3. Pour la société civile et les institutions scientifiques
– Les sociétés scientifiques et les revues doivent reconnaître leur responsabilité éthique et veiller à ce que les avantages de la réduction des risques soient largement compris par les professionnels de la santé. Les cliniciens non informés ou mal informés restent un obstacle majeur à l’adoption des vaccins. Ces mêmes sociétés et revues qui s’élèvent contre la propagation mondiale de l’hésitation vaccinale doivent revoir leurs politiques et agir en conséquence.

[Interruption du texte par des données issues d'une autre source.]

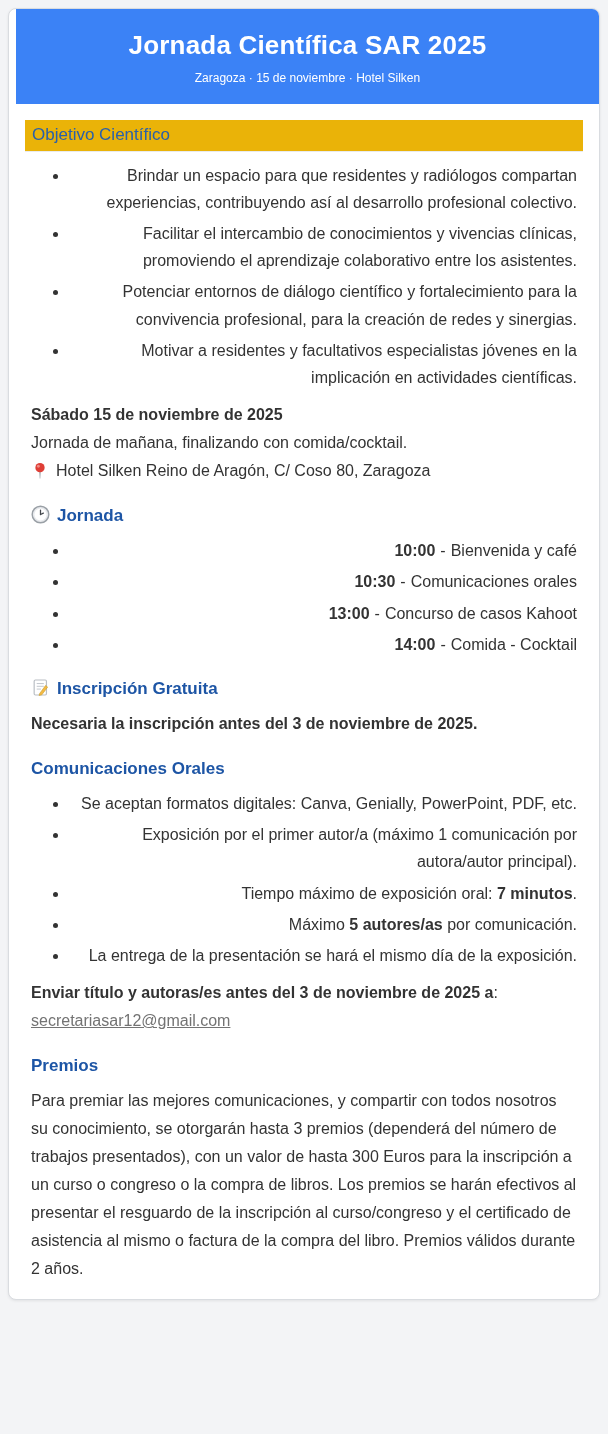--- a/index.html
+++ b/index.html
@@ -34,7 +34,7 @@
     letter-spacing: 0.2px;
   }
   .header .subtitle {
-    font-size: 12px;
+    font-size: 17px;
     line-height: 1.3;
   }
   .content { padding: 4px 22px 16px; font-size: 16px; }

– La Society for Research on Nicotine and Tobacco (SRNT) devrait mettre fin aux interdictions de participation à part entière des scientifiques ayant une expérience de l’industrie. De même, le groupe du BMJ devrait réexaminer les interdictions générales de recherche liées à l’industrie. Ces politiques ont été conçues à l’époque où les intérêts de la santé publique et des fabricants de tabac étaient considérés comme « inconciliables ». Mais aujourd’hui, les processus d’autorisation des produits tels que ceux de la FDA américaine exigent des preuves que les nouveaux produits THR sont « appropriés pour la protection de la santé publique ». Cette norme réglementaire représente un changement qui devrait guider une réévaluation pragmatique de la mise en œuvre de l’article 5.3 de la CCLAT.
Repenser le statu quo
Pour de nombreux délégués et défenseurs, l’appel à repenser la réduction des risques sera inconfortable. Des décennies de méfiance justifiée à l’égard des fabricants de tabac ont créé un environnement dans lequel il était plus sûr – politiquement et moralement – de rejeter tout alignement avec l’industrie. Mais cette rigidité risque d’ancrer les dommages là où une plus grande flexibilité pourrait sauver des millions de vies. Tout comme la santé publique a fini par adopter les programmes d’échange de seringues, les traitements de substitution aux opiacés et, plus récemment, la réduction des risques liés à la consommation d’alcool, il est temps d’appliquer un pragmatisme similaire à la nicotine.
Un appel au courage
C’est un moment qui exige du courage. Le courage pour les gouvernements de remettre en question les vieux dogmes, le courage pour l’industrie d’aligner ses ressources sur la santé publique et le courage pour la société civile de faire prévaloir la science sur l’idéologie. La réduction des méfaits du tabac n’est pas une concession, c’est une avancée. Si elle est appliquée avec vision et engagement, elle pourrait être la seule mesure permettant d’accélérer le déclin de la prévalence du tabagisme dans le monde et d’éviter des dizaines de millions de décès prématurés dans les décennies à venir.